The laboratory air quality is a factor that plays a significant role in IVF outcome [4, 9, 47]. Improvements in the environmental conditions and air quality have been associated with overall positive effects on clinical outcomes [48]. The impact of volatile organic compounds (VOC) is well documented and have been pivotal to necessity of implementing air filtration system improvement measures, including replacing the air filtration system. Equally important are the actions to minimize the presence of microorganisms and subsequent contamination of cultures [47, 48]. Given the importance of the air quality for an IVF laboratory, regulatory guidelines have been described by the European Union and Brazil to ensure specific requirements for air quality control [49, 50]. These state that the laboratory should be kept clean and free of microbial contamination, the air in incubators must be purified, and incoming gases should be filtered to minimize bacteria and fungi contamination. To reach the required quality, all the products used throughout the process should be chosen carefully aiming not to expose embryos to sterilizing agents or its residues, among many other recommendations [51].
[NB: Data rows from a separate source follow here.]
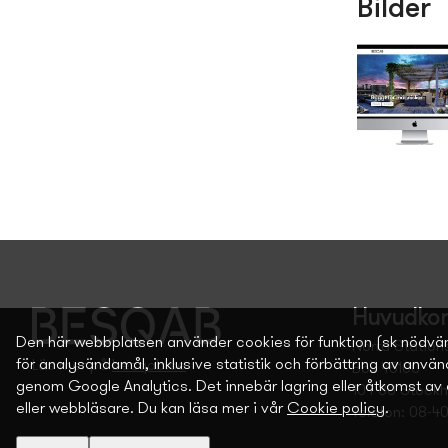
Bilder
Huvudkon
Den här webbplatsen använder cookies för funktion (sk nödvä
Norra Station
för analysändamål, inklusive statistik och förbättring av anvä
Läs mer på
besqab.se
Box 45100
genom Google Analytics. Det innebär lagring eller åtkomst av 
104 30 Stock
eller webbläsare. Du kan läsa mer i vår
Cookie policy
.
Telefon: 08-4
Recently, a Brazilian fertility clinic totally fulfilled the Brazilian directive on air quality standards and, in result, improved many aspects of its service (e.g., increased live birth rates, decreased miscarriage rates) [9]. This demonstrates that implementation of strict air quality control is advantageous and allows the optimization of outcomes [9, 47]. Despite the seemingly win-win scenario, there are those who are critical of such strict guidelines [52]. Therefore, it is important to consider all variables that influence laboratory environment in order to improve the decision-making process that may, in turn, result in the improvement of clinical outcomes. In this sense, more controlled studies on air quality as well as more precise guidelines on how to implement air quality and monitoring practices are needed [46, 47].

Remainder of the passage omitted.